When you reach the line containing "1.43 | 0.80 | Soft |" in the entries below, start writing out each line exactly, and stop after the line containing "0.30 | Soft |".

Saved data entries
====

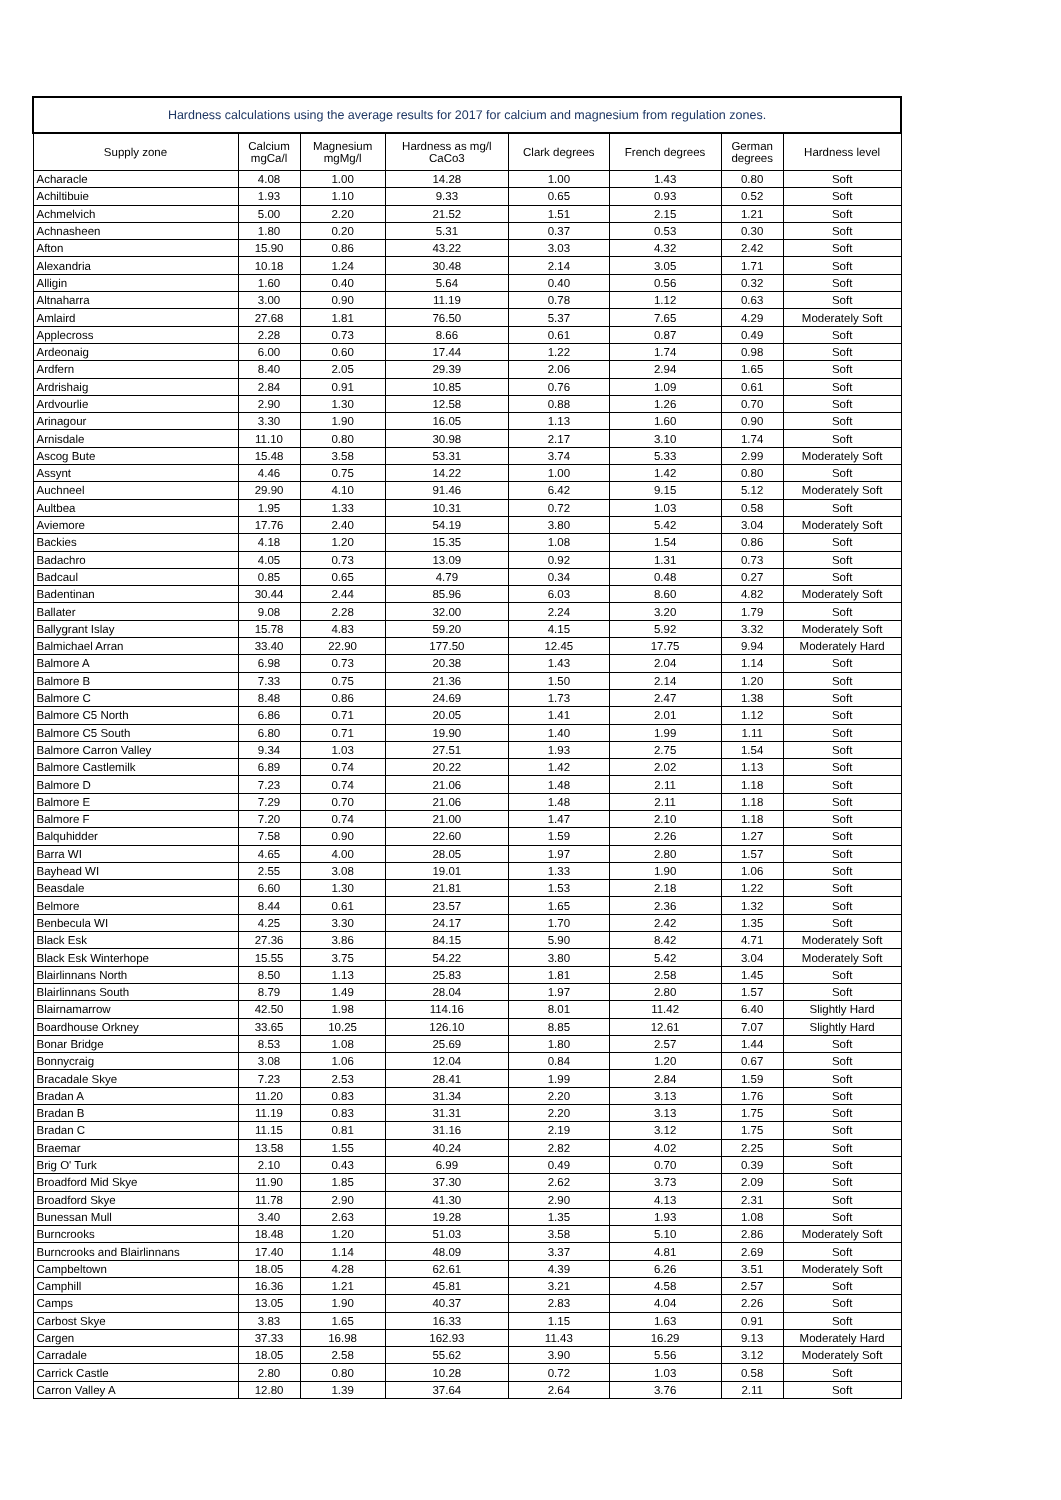| Hardness calculations using the average results for 2017 for calcium and magnesium from regulation zones. | | | | | | | |
| --- | --- | --- | --- | --- | --- | --- | --- |
| Supply zone | Calcium mgCa/l | Magnesium mgMg/l | Hardness as mg/l CaCo3 | Clark degrees | French degrees | German degrees | Hardness level |
| Acharacle | 4.08 | 1.00 | 14.28 | 1.00 | 1.43 | 0.80 | Soft |
| Achiltibuie | 1.93 | 1.10 | 9.33 | 0.65 | 0.93 | 0.52 | Soft |
| Achmelvich | 5.00 | 2.20 | 21.52 | 1.51 | 2.15 | 1.21 | Soft |
| Achnasheen | 1.80 | 0.20 | 5.31 | 0.37 | 0.53 | 0.30 | Soft |
| Afton | 15.90 | 0.86 | 43.22 | 3.03 | 4.32 | 2.42 | Soft |
| Alexandria | 10.18 | 1.24 | 30.48 | 2.14 | 3.05 | 1.71 | Soft |
| Alligin | 1.60 | 0.40 | 5.64 | 0.40 | 0.56 | 0.32 | Soft |
| Altnaharra | 3.00 | 0.90 | 11.19 | 0.78 | 1.12 | 0.63 | Soft |
| Amlaird | 27.68 | 1.81 | 76.50 | 5.37 | 7.65 | 4.29 | Moderately Soft |
| Applecross | 2.28 | 0.73 | 8.66 | 0.61 | 0.87 | 0.49 | Soft |
| Ardeonaig | 6.00 | 0.60 | 17.44 | 1.22 | 1.74 | 0.98 | Soft |
| Ardfern | 8.40 | 2.05 | 29.39 | 2.06 | 2.94 | 1.65 | Soft |
| Ardrishaig | 2.84 | 0.91 | 10.85 | 0.76 | 1.09 | 0.61 | Soft |
| Ardvourlie | 2.90 | 1.30 | 12.58 | 0.88 | 1.26 | 0.70 | Soft |
| Arinagour | 3.30 | 1.90 | 16.05 | 1.13 | 1.60 | 0.90 | Soft |
| Arnisdale | 11.10 | 0.80 | 30.98 | 2.17 | 3.10 | 1.74 | Soft |
| Ascog Bute | 15.48 | 3.58 | 53.31 | 3.74 | 5.33 | 2.99 | Moderately Soft |
| Assynt | 4.46 | 0.75 | 14.22 | 1.00 | 1.42 | 0.80 | Soft |
| Auchneel | 29.90 | 4.10 | 91.46 | 6.42 | 9.15 | 5.12 | Moderately Soft |
| Aultbea | 1.95 | 1.33 | 10.31 | 0.72 | 1.03 | 0.58 | Soft |
| Aviemore | 17.76 | 2.40 | 54.19 | 3.80 | 5.42 | 3.04 | Moderately Soft |
| Backies | 4.18 | 1.20 | 15.35 | 1.08 | 1.54 | 0.86 | Soft |
| Badachro | 4.05 | 0.73 | 13.09 | 0.92 | 1.31 | 0.73 | Soft |
| Badcaul | 0.85 | 0.65 | 4.79 | 0.34 | 0.48 | 0.27 | Soft |
| Badentinan | 30.44 | 2.44 | 85.96 | 6.03 | 8.60 | 4.82 | Moderately Soft |
| Ballater | 9.08 | 2.28 | 32.00 | 2.24 | 3.20 | 1.79 | Soft |
| Ballygrant Islay | 15.78 | 4.83 | 59.20 | 4.15 | 5.92 | 3.32 | Moderately Soft |
| Balmichael Arran | 33.40 | 22.90 | 177.50 | 12.45 | 17.75 | 9.94 | Moderately Hard |
| Balmore A | 6.98 | 0.73 | 20.38 | 1.43 | 2.04 | 1.14 | Soft |
| Balmore B | 7.33 | 0.75 | 21.36 | 1.50 | 2.14 | 1.20 | Soft |
| Balmore C | 8.48 | 0.86 | 24.69 | 1.73 | 2.47 | 1.38 | Soft |
| Balmore C5 North | 6.86 | 0.71 | 20.05 | 1.41 | 2.01 | 1.12 | Soft |
| Balmore C5 South | 6.80 | 0.71 | 19.90 | 1.40 | 1.99 | 1.11 | Soft |
| Balmore Carron Valley | 9.34 | 1.03 | 27.51 | 1.93 | 2.75 | 1.54 | Soft |
| Balmore Castlemilk | 6.89 | 0.74 | 20.22 | 1.42 | 2.02 | 1.13 | Soft |
| Balmore D | 7.23 | 0.74 | 21.06 | 1.48 | 2.11 | 1.18 | Soft |
| Balmore E | 7.29 | 0.70 | 21.06 | 1.48 | 2.11 | 1.18 | Soft |
| Balmore F | 7.20 | 0.74 | 21.00 | 1.47 | 2.10 | 1.18 | Soft |
| Balquhidder | 7.58 | 0.90 | 22.60 | 1.59 | 2.26 | 1.27 | Soft |
| Barra WI | 4.65 | 4.00 | 28.05 | 1.97 | 2.80 | 1.57 | Soft |
| Bayhead WI | 2.55 | 3.08 | 19.01 | 1.33 | 1.90 | 1.06 | Soft |
| Beasdale | 6.60 | 1.30 | 21.81 | 1.53 | 2.18 | 1.22 | Soft |
| Belmore | 8.44 | 0.61 | 23.57 | 1.65 | 2.36 | 1.32 | Soft |
| Benbecula WI | 4.25 | 3.30 | 24.17 | 1.70 | 2.42 | 1.35 | Soft |
| Black Esk | 27.36 | 3.86 | 84.15 | 5.90 | 8.42 | 4.71 | Moderately Soft |
| Black Esk Winterhope | 15.55 | 3.75 | 54.22 | 3.80 | 5.42 | 3.04 | Moderately Soft |
| Blairlinnans North | 8.50 | 1.13 | 25.83 | 1.81 | 2.58 | 1.45 | Soft |
| Blairlinnans South | 8.79 | 1.49 | 28.04 | 1.97 | 2.80 | 1.57 | Soft |
| Blairnamarrow | 42.50 | 1.98 | 114.16 | 8.01 | 11.42 | 6.40 | Slightly Hard |
| Boardhouse Orkney | 33.65 | 10.25 | 126.10 | 8.85 | 12.61 | 7.07 | Slightly Hard |
| Bonar Bridge | 8.53 | 1.08 | 25.69 | 1.80 | 2.57 | 1.44 | Soft |
| Bonnycraig | 3.08 | 1.06 | 12.04 | 0.84 | 1.20 | 0.67 | Soft |
| Bracadale Skye | 7.23 | 2.53 | 28.41 | 1.99 | 2.84 | 1.59 | Soft |
| Bradan A | 11.20 | 0.83 | 31.34 | 2.20 | 3.13 | 1.76 | Soft |
| Bradan B | 11.19 | 0.83 | 31.31 | 2.20 | 3.13 | 1.75 | Soft |
| Bradan C | 11.15 | 0.81 | 31.16 | 2.19 | 3.12 | 1.75 | Soft |
| Braemar | 13.58 | 1.55 | 40.24 | 2.82 | 4.02 | 2.25 | Soft |
| Brig O' Turk | 2.10 | 0.43 | 6.99 | 0.49 | 0.70 | 0.39 | Soft |
| Broadford Mid Skye | 11.90 | 1.85 | 37.30 | 2.62 | 3.73 | 2.09 | Soft |
| Broadford Skye | 11.78 | 2.90 | 41.30 | 2.90 | 4.13 | 2.31 | Soft |
| Bunessan Mull | 3.40 | 2.63 | 19.28 | 1.35 | 1.93 | 1.08 | Soft |
| Burncrooks | 18.48 | 1.20 | 51.03 | 3.58 | 5.10 | 2.86 | Moderately Soft |
| Burncrooks and Blairlinnans | 17.40 | 1.14 | 48.09 | 3.37 | 4.81 | 2.69 | Soft |
| Campbeltown | 18.05 | 4.28 | 62.61 | 4.39 | 6.26 | 3.51 | Moderately Soft |
| Camphill | 16.36 | 1.21 | 45.81 | 3.21 | 4.58 | 2.57 | Soft |
| Camps | 13.05 | 1.90 | 40.37 | 2.83 | 4.04 | 2.26 | Soft |
| Carbost Skye | 3.83 | 1.65 | 16.33 | 1.15 | 1.63 | 0.91 | Soft |
| Cargen | 37.33 | 16.98 | 162.93 | 11.43 | 16.29 | 9.13 | Moderately Hard |
| Carradale | 18.05 | 2.58 | 55.62 | 3.90 | 5.56 | 3.12 | Moderately Soft |
| Carrick Castle | 2.80 | 0.80 | 10.28 | 0.72 | 1.03 | 0.58 | Soft |
| Carron Valley A | 12.80 | 1.39 | 37.64 | 2.64 | 3.76 | 2.11 | Soft |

====

§ **SOLUTION TO THIS PROBLEM**
| Acharacle | 4.08 | 1.00 | 14.28 | 1.00 | 1.43 | 0.80 | Soft |
| Achiltibuie | 1.93 | 1.10 | 9.33 | 0.65 | 0.93 | 0.52 | Soft |
| Achmelvich | 5.00 | 2.20 | 21.52 | 1.51 | 2.15 | 1.21 | Soft |
| Achnasheen | 1.80 | 0.20 | 5.31 | 0.37 | 0.53 | 0.30 | Soft |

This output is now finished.